Over the past decade, Canada has seen:
– a sustained increase in violent crime,
– heightened public concern about repeat and dangerous offenders, and
– growing frustration with what appears to be inconsistent and lenient outcomes.
But the causes are not reducible to one factor.
They include:
– Supreme Court jurisprudence, particularly Jordan, which is a one-size-fits-all solution imposed by courts that ought to have been studied and enacted by parliament. It has forced speed at the expense of substance and resulted in thousands of stayed or withdrawn cases;
– court backlogs and delay, which inflate remand populations and harden offenders;
– organized crime and national-security-linked criminality, which our tools are poorly designed to address;
– the striking down of hundreds of mandatory minimums without replacement architecture; and
-a sentencing framework that relies heavily on broad principles but offers little structured guidance, leaving room for too much discretion and unpredictability.

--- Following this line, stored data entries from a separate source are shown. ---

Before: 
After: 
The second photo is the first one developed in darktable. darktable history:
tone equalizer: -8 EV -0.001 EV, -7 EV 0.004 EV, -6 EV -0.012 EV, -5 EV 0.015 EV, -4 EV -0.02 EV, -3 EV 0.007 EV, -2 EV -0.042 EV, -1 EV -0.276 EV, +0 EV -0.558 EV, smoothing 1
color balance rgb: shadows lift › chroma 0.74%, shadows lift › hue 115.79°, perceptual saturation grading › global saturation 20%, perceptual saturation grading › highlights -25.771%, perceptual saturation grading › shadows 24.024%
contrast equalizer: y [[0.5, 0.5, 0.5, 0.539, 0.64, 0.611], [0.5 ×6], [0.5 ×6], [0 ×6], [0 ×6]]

Bail decisions sit downstream of all of this.
Bill C-14 responds to real public anxiety, particularly around repeat violent offending, and some of its sentencing amendments may help at the margins.
Canada’s public safety issues are significant, but bail is not the primary problem. The real issues are repeat violent offenders and the expanding reach of organized crime. We need to address organized crime and national security gaps in enforcement and prosecution, reduce excessive judicial discretion, and pursue selective expansion of non-custodial sentencing options.